I think it isn't a bad design. Kinda limited in what you can use it for though.

I have a 8,000 that is on a roller cart. I fabricated a piece of square tubing that can go on my hitch of my lawn tractor so I can haul it around the yard and use it where I need juice. Real handy when you need it.


----------



## balmoralboy (May 22, 2004)

*Gen Sets*

Those both look real slick. We had 48 hours without power after hurricane Juan at the end of September, and I can really see the value. 

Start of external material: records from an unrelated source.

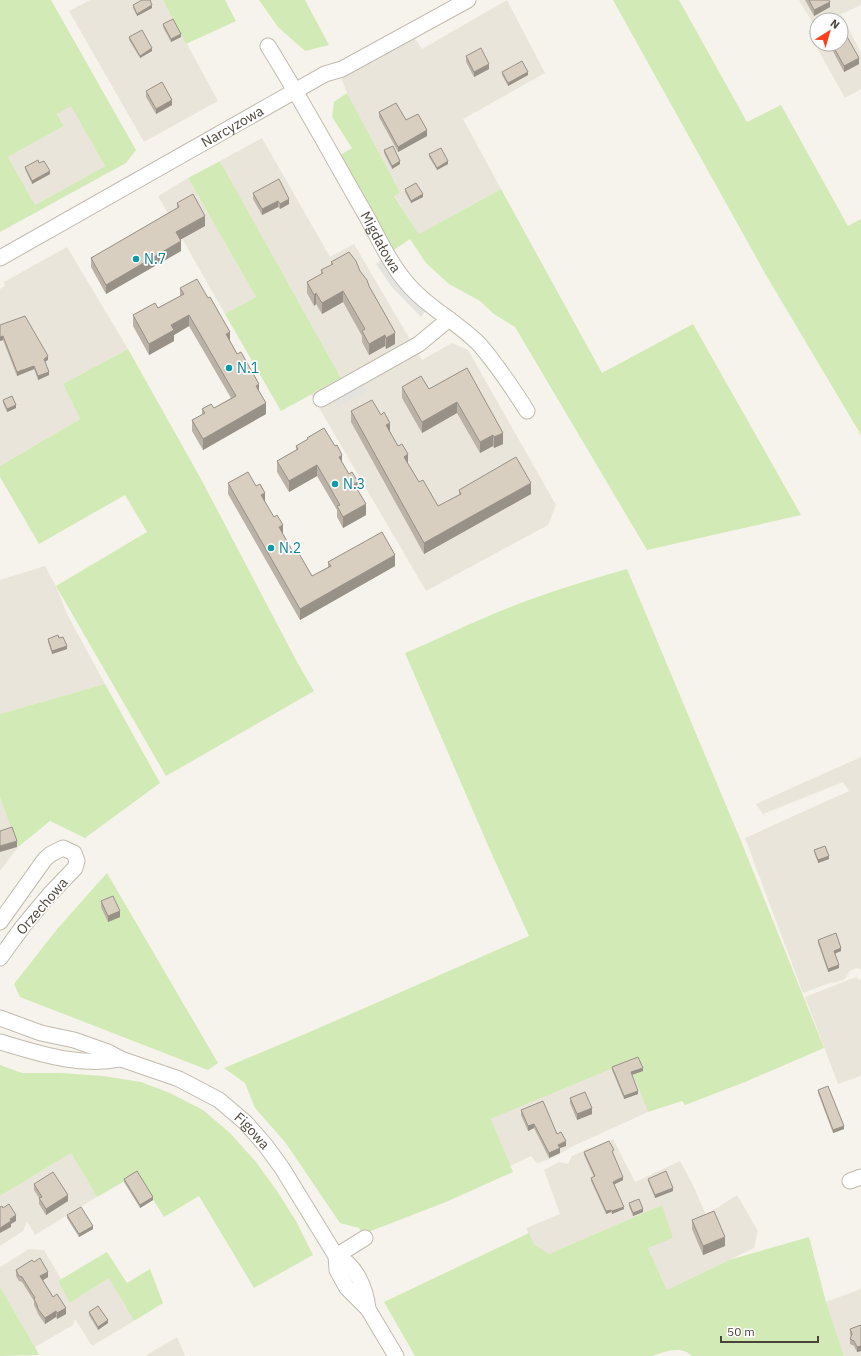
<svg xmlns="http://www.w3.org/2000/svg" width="861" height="1356" font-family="'IBM Plex Sans',sans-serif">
	<rect width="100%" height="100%" fill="#f6f3ec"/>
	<path fill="#eae5da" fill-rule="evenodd" d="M90,0H163L218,101L144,142L69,11Z
		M507,0L545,73L463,119L501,189L419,234L394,195L400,192L347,93L341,78L414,37L422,49Z
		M799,0H861V5L841,14L861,53V89L845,98L808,32L815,27ZM817,20H841V44H817Z
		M71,105L105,166L35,205L8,157L64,126L57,113Z
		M262,138L330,257L354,244L422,360L452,343L468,350L556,505L548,525L426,591L311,394L341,378L220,161Z
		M188,178L256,297L225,314L158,196Z
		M67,247L128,349L63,384L80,419L0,466V289L5,286L4,282Z
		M45,566L56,586L67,614L105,684L0,714V580Z
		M861,757V969L856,968L850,971L845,979L833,983L832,982L803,993L745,838L849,791L843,782L763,814L756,804Z
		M0,797L18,847L0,871Z
		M856,977L859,980L861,979V1076L838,1084L805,997Z
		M628,1062L648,1112L571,1147L553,1158L537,1163L531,1156L510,1166L491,1119Z
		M613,1139L635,1182L680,1161L693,1185L706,1215L737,1195L758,1231L754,1248L667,1290L648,1248L662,1205L549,1254L534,1244L526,1228L560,1214L544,1170L559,1162L568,1164L572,1156L583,1151L586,1149L594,1147Z
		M71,1153L97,1197L35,1235L27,1221L23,1231L0,1246V1196Z
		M29,1249L44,1250L61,1279L58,1281L70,1303L109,1278L134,1321L92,1346L75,1319L73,1325L35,1347L0,1287V1267Z
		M861,1289V1356H844L826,1302Z
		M177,1337L185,1356H145Z"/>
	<path fill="#d2eab5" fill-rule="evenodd" d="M0,0H51L136,150L126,163L0,232ZM71,106L105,166L35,205L8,157L64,126L57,114Z
		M163,0H225L236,21L186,44Z
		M259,0H305L329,45L305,51L278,27Z
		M613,0H679L747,122L781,105L848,226L861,219V435L766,275Z
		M347,93L400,192L394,196L419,234L501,189L602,373L693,324L801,515L647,550L515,327L494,314L480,301L449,284L426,263L410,239L391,252L340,155L352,148L332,117L334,102Z
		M220,161L341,378L281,411L225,314L256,297L188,178Z
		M128,349L201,479L297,662L314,691L166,776L56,586L147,532L125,495L39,544L0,477V466L80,419L63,384Z
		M627,569L741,841L824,1048L745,1082L685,1105L682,1101L648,1112L628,1062L491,1119L513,1172L446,1202L363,1234L359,1228L340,1223L285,1142L255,1108L245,1083L224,1068L312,1031L529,936L490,850L405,653C434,641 462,627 491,615C536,596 581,582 627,569Z
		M105,684L160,783L85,838L50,821L18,847L0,797V714Z
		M107,873L218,1063L208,1070L20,997L14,984L58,928Z
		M0,1065L22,1073H60L103,1076L141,1082L170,1093L203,1110L230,1133L256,1162L277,1191L296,1221L313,1255L254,1288L199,1196L164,1217L137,1174L97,1197L71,1153L0,1196Z
		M662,1205L673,1238L648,1248L667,1290L729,1260L809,1237L826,1302L844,1356H692C680,1345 665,1352 652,1356H415L384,1302L529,1233L534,1244L549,1254Z
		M107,1252L127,1283L150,1269L163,1303L134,1321L109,1278L70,1303L58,1281Z
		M0,1287L35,1347L39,1355L0,1356Z"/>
	<path fill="#e5e3e0" d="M384,258L427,309L421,317L392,287L376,264Z
		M362,382L367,391L338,407L333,398Z"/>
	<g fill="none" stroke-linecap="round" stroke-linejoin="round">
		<defs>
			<g id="street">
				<path id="s1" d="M268,46C303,102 334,160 367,217C378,237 387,258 402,277C423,305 452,318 477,342C485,350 491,359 498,368C508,382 518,396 527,411"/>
				<path id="s2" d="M0,258L325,74L342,69L468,0"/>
				<path d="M321,399L419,344L449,319"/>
				<path d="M0,922L45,859L51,854L63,848L74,853L77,861L75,868L50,894L24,925L0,958"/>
				<path id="s3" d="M0,1018L41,1033L74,1040L108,1052L121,1059L179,1079L219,1100L246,1123L266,1146L282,1168L336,1256L337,1270L347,1288L368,1309L396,1356"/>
				<path d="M0,1042C41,1054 78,1067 121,1059"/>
				<path d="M850,1181L861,1177"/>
				<path d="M336,1256C356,1264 366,1289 368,1309"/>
				<path d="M336,1256L365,1238"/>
			</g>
		</defs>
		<use href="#street" stroke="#c2bbae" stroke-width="17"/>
		<use href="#street" stroke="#fff" stroke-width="15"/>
	</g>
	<path fill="#bab2a6" d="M805,0H829L830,7L814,16Z
		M133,5L152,8L137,16L133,8Z
		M163,24L181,37L171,42L163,27Z
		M129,37L152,51L140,58L129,40Z
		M829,44H841L859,64L844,72Z
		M466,56L489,69L474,77L466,62Z
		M502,72L528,75L508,86L502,75Z
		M146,91L172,105L156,114L146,97Z
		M379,112L406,120L427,136L398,152L379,117Z
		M384,150L400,164L392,169L384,153Z
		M429,154L448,164L437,170L429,157Z
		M39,163L50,174L32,184L25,169V167Z
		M405,189L423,197L411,203L405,192Z
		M253,193L289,204L280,209L278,207L262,215L253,199Z
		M177,203L205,226L180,240L181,251L106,294L91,267V258L177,208Z
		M331,262L360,271L369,286L395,344L386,349L385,346L369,355L362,342V336L343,302L322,314L316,304L314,306L307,293V282L321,274V270L331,265Z
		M180,288L230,341L259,393L266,414L203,450L192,431V420L202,415V409L214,408L231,398L189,326L174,335V341L149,355L133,326V315L158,308L180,296Z
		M0,325L48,360L45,361L49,375L38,380L34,369L17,376L3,340L0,341Z
		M467,368L503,444L494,448L493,446L480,453L457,413L422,433L402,398V387L429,389Z
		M3,400L16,408L7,412L3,403Z
		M351,411L390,432L419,482L438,506L459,495V490L531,494L424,554L351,422Z
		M307,438L342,463L358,491L366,515L343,528L337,517V510L317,476L289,492L277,472V461L296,450V446L307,440Z
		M228,483L265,502L293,552L312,576L328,567V562L395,566L300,620L228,494Z
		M59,638L67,649L52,654L48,642V639Z
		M814,850L829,859L818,863L814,852Z
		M101,901L120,917L108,922L101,907Z
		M818,940L841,951L835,953L839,968L828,972L818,943Z
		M612,1067L643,1071L632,1075L638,1094L624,1099L612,1070Z
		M818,1090L844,1129L833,1133L818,1093Z
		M570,1098L592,1114L577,1120L570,1103Z
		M521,1110L557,1134L566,1146L560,1148V1153L549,1158L534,1128L528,1131L521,1115Z
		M584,1152L614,1153H613L623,1180L614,1184L624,1209L612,1214L611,1212L606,1214L591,1181V1178L594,1177L584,1155Z
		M124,1179L153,1200L140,1208L124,1182Z
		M648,1179L673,1191L655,1198L648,1181Z
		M34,1184L68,1201L46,1215L39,1204V1198L34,1190Z
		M629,1203L643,1212L633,1216L629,1206Z
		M67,1215L93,1229L79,1237L67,1218Z
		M692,1220L725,1246L703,1255L692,1229Z
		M34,1262L48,1277L43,1280L53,1297L66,1314L57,1319L56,1317L45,1324L38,1314L37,1311L34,1305V1301L22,1282L19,1281L16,1276V1270Z
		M89,1312L108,1323L98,1330L89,1315Z
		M861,1325V1351L857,1352L854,1346L850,1344V1339L851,1337L850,1334V1329Z"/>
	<path fill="#979187" d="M830,2V7L814,16V10Z
		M152,5V8L137,16V14Z
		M181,34V37L171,42V39Z
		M152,48V51L140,58V56Z
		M859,58V64L844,72V66Z
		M489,64V69L474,77V72Z
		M528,72V75L508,86V83Z
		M172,100V105L156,114V109Z
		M427,130V136L398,152V147Z
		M400,161V164L392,169V166Z
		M448,161V164L437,170V168Z
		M50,171V174L32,184V181Z
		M423,194V197L411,203V201Z
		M289,199V204L280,209V204Z
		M278,201V207L262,215V209Z
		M205,216V226L176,242V232Z
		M181,241V251L106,294V285Z
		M343,291V302L322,314V303Z
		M316,293V304L314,306V295Z
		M189,315V326L174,335V341L149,355V344L171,325Z
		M230,332V343L226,334Z
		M395,333V344L386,349V338Z
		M385,335V346L369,355V344Z
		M3,336V340L0,341V337Z
		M48,356V360L44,362V359Z
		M34,366V369L17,376V372Z
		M49,372V375L38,380V376Z
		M259,384V395L256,386Z
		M457,402V413L422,433V422Z
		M266,403V414L203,450V439Z
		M16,405V408L7,412V409Z
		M390,423V434L386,425Z
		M503,433V444L494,448V437Z
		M493,435V446L480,453V442Z
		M408,454V465L404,457Z
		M342,455V466L339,457Z
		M317,465V476L289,492V481Z
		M358,482V493L354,484Z
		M531,483V494L424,554V543Z
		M265,493V504L261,495Z
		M366,504V515L343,528V517Z
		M283,525V536L279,527Z
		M395,555V566L300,620V609Z
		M67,646V649L52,654V651Z
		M17,841V847L0,852V846Z
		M829,856V859L818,863V860Z
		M120,911V917L108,922V916Z
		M841,948V951L834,954V951Z
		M839,965V968L828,972V969Z
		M643,1068V1071L631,1075V1072Z
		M638,1091V1094L624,1099V1096Z
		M592,1108V1114L577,1120V1114Z
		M534,1124V1128L528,1131V1126Z
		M844,1126V1129L833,1133V1130Z
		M566,1141V1146L560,1148V1153L549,1158V1153L558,1145Z
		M623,1177V1180L613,1185V1182Z
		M673,1188V1191L655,1198V1195Z
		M68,1195V1201L46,1215V1209Z
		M153,1197V1200L140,1208V1205Z
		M624,1207V1209L612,1214V1211Z
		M643,1209V1212L633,1216V1213Z
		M611,1210V1212L606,1214V1211Z
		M16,1215V1221L11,1224V1227L0,1233V1228L10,1219Z
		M93,1226V1229L79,1237V1234Z
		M725,1237V1246L703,1255V1246Z
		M48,1272V1277L40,1282V1276Z
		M66,1308V1314L57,1319V1313Z
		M56,1311V1317L45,1324V1318Z
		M108,1320V1323L98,1330V1327Z
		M861,1346V1351L857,1352V1347Z"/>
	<path fill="#d8cfc1" stroke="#979187" d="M142,0H150L152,5L137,14L133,5Z
		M809,0H829L830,2L814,10Z
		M173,19L181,34L171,39L163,24Z
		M841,26L859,58L844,66L832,44H841Z
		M142,30L152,48L140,56L129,37Z
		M481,48L489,64L474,72L466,56Z
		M522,61L528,72L508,83L502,72Z
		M162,82L172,100L156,109L146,91Z
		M396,103L406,120L418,114L427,130L398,147L379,112Z
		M393,146L400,161L392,166L384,150Z
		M441,148L448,161L437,168L429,154Z
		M38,160L39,163L44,161L50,171L32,181L25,167Z
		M279,179L289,199L280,204L278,201L262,209L253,193Z
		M416,183L423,194L411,201L405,189Z
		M193,194L205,216L176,232L181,241L106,285L91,258L179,207L177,203Z
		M349,252L356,261L360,271L367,280L369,286L395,332V333L386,338L385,335L369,344L362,331L365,329L343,291L322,303L316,293L314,295L307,282L323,273L321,270L333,264L331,262Z
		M197,279L208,298L210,297L230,332L226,334L237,354L241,352L259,384L256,386L266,403L203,439L192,420L205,413L202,409L211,404L214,408L236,396L189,315L171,325L174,330L149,344L133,315L155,303L158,308L184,294L180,288Z
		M25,316L48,356L44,359L49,372L38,376L34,366L17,372L3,336L0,337V325Z
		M467,368L503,433L494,437L493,435L480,442L457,402L422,422L402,387L421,376L429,389Z
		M12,396L16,405L7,409L3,400Z
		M372,400L381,415L384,412L390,423L386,425L398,446L402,444L408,454L404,457L419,482L423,480L438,506L461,494L459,490L516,457L531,483L424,543L351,411Z
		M324,428L335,446L337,445L342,455L339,457L349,474L352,472L358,482L354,484L366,504L343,517L337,506L340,505L317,465L289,481L277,461L298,449L296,446L308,439L307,438Z
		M248,472L256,486L260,484L265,493L261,495L274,517L277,515L283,525L279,527L293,552L297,550L312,576L331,566L328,562L382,532L395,555L300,609L228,483Z
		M58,635L59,638L63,637L67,646L52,651L48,639Z
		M12,827L17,841L0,846V831Z
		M825,846L829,856L818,860L814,850Z
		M113,896L120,911L108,916L101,901Z
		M836,933L841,948L834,951L839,965L828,969L818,940Z
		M638,1057L643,1068L631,1072L638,1091L624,1096L612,1067Z
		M828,1086L844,1126L833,1130L818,1090Z
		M585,1092L592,1108L577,1114L570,1098Z
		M543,1101L557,1134L561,1132L566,1141L558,1145L560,1148L549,1153L534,1124L528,1126L521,1110Z
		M609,1141L614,1150L612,1151L623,1177L613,1182L624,1207L612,1211L611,1210L606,1211L591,1178L595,1176L584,1152Z
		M137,1171L153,1197L140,1205L124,1179Z
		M666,1171L673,1188L655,1195L648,1179Z
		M53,1172L68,1195L46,1209L39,1198L42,1197L34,1184Z
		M639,1199L643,1209L633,1213L629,1203Z
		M9,1204L16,1215L10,1219L11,1221L0,1228V1207L2,1206L3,1208Z
		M81,1207L93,1226L79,1234L67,1215Z
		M714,1211L725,1237L703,1246L692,1220Z
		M40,1258L48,1272L40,1276L53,1297L57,1294L66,1308L57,1313L56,1311L45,1318L38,1309L37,1305L34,1299L35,1298L22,1277L19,1276L16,1270L32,1260L34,1262Z
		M98,1306L108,1320L98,1327L89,1312Z
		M861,1325V1346L857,1347L854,1341L850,1339L852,1334L850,1329Z"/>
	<g fill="#0f9aa8" stroke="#fff" stroke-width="1.5">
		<circle cx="136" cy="259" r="4"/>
		<circle cx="229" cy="368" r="4"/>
		<circle cx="335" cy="484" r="4"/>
		<circle cx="271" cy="548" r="4"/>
	</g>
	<g text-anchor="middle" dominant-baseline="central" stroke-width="3.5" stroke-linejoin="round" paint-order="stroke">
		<g font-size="14" fill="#4b4439" stroke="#fff">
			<text stroke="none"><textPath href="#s2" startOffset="267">Narcyzowa</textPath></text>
			<text stroke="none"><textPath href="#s1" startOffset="226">Migdałowa</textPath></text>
			<text transform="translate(42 906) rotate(-49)">Orzechowa</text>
			<text stroke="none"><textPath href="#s3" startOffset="280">Figowa</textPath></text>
		</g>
		<g font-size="14" fill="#0d838f" stroke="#fff" text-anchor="start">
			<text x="144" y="259">N.7</text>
			<text x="237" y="368">N.1</text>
			<text x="343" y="484">N.3</text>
			<text x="279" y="548">N.2</text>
		</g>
	</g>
	<g transform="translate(829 32) rotate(37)"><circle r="19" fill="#ffffff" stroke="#b7b4b0"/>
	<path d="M0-3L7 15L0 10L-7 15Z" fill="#fc3f1d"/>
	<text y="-6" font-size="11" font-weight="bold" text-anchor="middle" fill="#4b4439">N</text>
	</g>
	<path d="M721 1336v6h97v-6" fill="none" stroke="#4b4439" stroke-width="2"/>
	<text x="727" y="1336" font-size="12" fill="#4b4439" stroke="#ffffff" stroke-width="3" paint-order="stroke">50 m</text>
</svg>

The power went out on Sunday night and came back on late Tuesday night for us. We got up Tuesday morning and drove two hours to get a rental. With a 5000 and a 4500 we were able to run two oil water heaters, an oil furnace, a coffee machine, a fridge and a freezer (household style). Oh, and the debit/credit card terminal. Periodically I'd disconnect and dedicate one generator to the dishwasher and let them get caught up on the dishes. With that we were able to open the restaurant Tuesday afternoon and sell most of the stock in the freezers and fridge before it spoiled.
And offer rooms for people who had no water or hot water and needed a shower, as well as meals for those who couldn't cook at home.
It was quite a week!. Some of the staff didn't get power back for ten days!

Brother-in-law lost 87 trees from his property. He has a lawn now where the woods used to be. I drove down one road and for a mile and a half there was at least one tree down leaning on the wires between every pair of poles. 

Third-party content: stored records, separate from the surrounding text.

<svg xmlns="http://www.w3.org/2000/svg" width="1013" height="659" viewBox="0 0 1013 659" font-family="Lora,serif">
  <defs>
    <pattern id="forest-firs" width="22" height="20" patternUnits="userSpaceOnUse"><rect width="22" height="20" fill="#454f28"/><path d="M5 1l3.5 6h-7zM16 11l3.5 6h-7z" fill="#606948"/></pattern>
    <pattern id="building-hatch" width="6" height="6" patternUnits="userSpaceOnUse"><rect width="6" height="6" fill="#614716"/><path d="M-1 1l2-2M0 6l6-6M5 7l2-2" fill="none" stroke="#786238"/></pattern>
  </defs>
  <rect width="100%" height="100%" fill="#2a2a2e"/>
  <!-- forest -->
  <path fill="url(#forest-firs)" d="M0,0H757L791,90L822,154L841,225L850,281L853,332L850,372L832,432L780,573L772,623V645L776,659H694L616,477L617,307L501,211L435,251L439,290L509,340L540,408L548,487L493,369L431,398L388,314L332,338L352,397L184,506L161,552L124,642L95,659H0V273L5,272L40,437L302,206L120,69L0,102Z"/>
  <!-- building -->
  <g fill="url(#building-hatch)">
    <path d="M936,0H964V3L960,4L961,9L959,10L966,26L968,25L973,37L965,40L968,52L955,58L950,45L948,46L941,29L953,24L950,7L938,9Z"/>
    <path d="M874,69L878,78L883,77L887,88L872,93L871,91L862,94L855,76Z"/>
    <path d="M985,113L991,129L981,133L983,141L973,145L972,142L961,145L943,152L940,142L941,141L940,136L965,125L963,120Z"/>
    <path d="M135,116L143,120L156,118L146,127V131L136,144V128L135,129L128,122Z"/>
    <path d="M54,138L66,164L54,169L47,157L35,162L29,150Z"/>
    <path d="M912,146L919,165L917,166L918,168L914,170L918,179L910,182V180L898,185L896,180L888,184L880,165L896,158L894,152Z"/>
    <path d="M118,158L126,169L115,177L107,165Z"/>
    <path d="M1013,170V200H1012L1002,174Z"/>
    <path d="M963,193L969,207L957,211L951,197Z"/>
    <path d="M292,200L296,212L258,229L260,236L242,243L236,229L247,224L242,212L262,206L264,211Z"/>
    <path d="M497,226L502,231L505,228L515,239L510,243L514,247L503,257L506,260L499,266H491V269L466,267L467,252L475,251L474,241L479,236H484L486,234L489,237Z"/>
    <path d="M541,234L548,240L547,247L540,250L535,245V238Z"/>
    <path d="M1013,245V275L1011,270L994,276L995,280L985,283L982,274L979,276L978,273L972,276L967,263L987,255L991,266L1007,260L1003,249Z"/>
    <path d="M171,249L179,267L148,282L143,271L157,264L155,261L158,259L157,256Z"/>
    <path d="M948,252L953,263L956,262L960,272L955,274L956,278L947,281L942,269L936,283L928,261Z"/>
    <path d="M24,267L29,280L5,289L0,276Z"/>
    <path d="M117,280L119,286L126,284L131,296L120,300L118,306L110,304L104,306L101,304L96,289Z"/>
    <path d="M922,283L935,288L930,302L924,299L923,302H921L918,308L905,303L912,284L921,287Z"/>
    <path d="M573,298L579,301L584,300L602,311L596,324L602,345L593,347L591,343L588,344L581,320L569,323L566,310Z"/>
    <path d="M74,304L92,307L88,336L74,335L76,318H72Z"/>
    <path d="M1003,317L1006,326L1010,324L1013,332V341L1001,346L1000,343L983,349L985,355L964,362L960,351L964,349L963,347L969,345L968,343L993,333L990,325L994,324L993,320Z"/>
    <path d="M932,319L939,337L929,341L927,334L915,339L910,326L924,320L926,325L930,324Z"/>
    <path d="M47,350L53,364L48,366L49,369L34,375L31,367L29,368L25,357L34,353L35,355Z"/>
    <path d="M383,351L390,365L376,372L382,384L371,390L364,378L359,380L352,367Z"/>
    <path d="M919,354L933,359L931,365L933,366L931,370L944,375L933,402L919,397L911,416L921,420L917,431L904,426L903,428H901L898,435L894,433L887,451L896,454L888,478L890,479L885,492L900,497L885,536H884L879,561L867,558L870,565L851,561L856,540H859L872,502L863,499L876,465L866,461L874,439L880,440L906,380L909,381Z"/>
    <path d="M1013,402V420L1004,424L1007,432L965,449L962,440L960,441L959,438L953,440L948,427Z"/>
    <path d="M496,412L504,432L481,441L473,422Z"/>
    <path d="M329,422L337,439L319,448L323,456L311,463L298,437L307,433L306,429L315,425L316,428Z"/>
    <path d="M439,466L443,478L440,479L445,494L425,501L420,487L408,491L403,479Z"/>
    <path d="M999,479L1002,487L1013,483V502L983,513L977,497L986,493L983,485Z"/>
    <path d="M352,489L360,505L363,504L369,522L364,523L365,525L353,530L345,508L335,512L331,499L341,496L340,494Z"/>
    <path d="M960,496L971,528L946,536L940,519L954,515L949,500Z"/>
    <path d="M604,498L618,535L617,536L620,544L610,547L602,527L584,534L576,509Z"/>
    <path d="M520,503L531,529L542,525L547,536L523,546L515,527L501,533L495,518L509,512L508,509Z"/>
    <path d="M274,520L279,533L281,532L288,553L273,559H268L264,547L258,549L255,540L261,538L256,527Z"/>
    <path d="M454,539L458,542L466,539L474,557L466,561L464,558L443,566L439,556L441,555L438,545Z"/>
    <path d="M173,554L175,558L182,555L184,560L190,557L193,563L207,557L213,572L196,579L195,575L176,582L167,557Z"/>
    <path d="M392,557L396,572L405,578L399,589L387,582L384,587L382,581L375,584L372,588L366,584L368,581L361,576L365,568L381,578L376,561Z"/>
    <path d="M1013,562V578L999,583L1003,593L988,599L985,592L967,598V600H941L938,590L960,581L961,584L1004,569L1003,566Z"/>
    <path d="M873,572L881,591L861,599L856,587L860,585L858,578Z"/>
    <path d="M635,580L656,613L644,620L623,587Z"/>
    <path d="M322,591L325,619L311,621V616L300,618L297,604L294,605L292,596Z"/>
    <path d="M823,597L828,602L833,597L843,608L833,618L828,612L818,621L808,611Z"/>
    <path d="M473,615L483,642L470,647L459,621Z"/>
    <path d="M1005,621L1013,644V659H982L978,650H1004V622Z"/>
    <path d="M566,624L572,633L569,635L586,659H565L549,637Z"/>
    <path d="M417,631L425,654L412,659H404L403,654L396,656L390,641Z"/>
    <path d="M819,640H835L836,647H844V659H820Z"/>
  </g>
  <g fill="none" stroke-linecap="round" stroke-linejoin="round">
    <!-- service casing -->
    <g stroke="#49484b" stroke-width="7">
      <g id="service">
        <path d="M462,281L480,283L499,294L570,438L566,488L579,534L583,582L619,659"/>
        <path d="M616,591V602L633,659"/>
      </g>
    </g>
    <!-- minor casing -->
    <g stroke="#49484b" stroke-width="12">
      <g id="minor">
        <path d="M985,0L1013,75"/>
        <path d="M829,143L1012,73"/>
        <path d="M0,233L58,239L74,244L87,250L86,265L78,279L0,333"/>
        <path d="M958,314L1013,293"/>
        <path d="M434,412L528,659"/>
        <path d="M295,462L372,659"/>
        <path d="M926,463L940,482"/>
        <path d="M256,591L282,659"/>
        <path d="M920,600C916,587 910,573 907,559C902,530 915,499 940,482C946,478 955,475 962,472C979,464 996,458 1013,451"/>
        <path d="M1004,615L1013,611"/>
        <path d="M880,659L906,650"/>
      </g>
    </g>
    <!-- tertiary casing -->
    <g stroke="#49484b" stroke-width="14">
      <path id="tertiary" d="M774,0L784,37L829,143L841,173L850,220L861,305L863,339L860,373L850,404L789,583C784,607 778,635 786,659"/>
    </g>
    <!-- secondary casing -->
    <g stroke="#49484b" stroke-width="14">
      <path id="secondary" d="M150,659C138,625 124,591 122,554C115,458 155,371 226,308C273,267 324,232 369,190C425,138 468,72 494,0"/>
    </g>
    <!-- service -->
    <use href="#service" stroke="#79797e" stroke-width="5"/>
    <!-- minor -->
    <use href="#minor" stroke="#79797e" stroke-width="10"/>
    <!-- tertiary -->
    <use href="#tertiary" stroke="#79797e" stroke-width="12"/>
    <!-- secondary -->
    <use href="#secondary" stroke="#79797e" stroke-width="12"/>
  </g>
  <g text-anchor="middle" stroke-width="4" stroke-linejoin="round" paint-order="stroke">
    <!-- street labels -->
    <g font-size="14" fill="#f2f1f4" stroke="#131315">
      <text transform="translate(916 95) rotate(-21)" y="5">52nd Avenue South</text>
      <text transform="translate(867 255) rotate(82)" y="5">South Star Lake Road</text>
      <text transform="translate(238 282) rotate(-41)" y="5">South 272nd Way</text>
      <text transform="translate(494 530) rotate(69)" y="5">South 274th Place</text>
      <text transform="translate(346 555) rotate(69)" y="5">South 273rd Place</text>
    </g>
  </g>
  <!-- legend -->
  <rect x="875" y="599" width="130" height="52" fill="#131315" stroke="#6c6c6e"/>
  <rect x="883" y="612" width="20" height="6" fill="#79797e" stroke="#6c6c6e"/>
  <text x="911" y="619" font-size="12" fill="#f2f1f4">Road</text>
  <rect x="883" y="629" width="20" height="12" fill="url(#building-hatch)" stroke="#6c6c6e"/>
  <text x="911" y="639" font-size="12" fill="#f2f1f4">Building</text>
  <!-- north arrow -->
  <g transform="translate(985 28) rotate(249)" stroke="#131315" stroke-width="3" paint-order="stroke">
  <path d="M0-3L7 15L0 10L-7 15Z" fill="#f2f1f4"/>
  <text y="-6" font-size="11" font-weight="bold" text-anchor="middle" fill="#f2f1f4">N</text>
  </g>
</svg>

But you know what the biggest problem was? Getting gas for the genset. I had to go 60 miles for gas(no stations had power!). I cleaned out the Amherst Canadian Tire out of those red plastic Gas jugs. If you're driving that far you want to come back with a load. And not have to do it tomorrow.

So far I haven't invested in a generator, but I have all my furnaces and hot water tanks set up with plugs between the disconnect and the furnace, ready for next time! 

That which doesn't break me, makes me stronger, right!


----------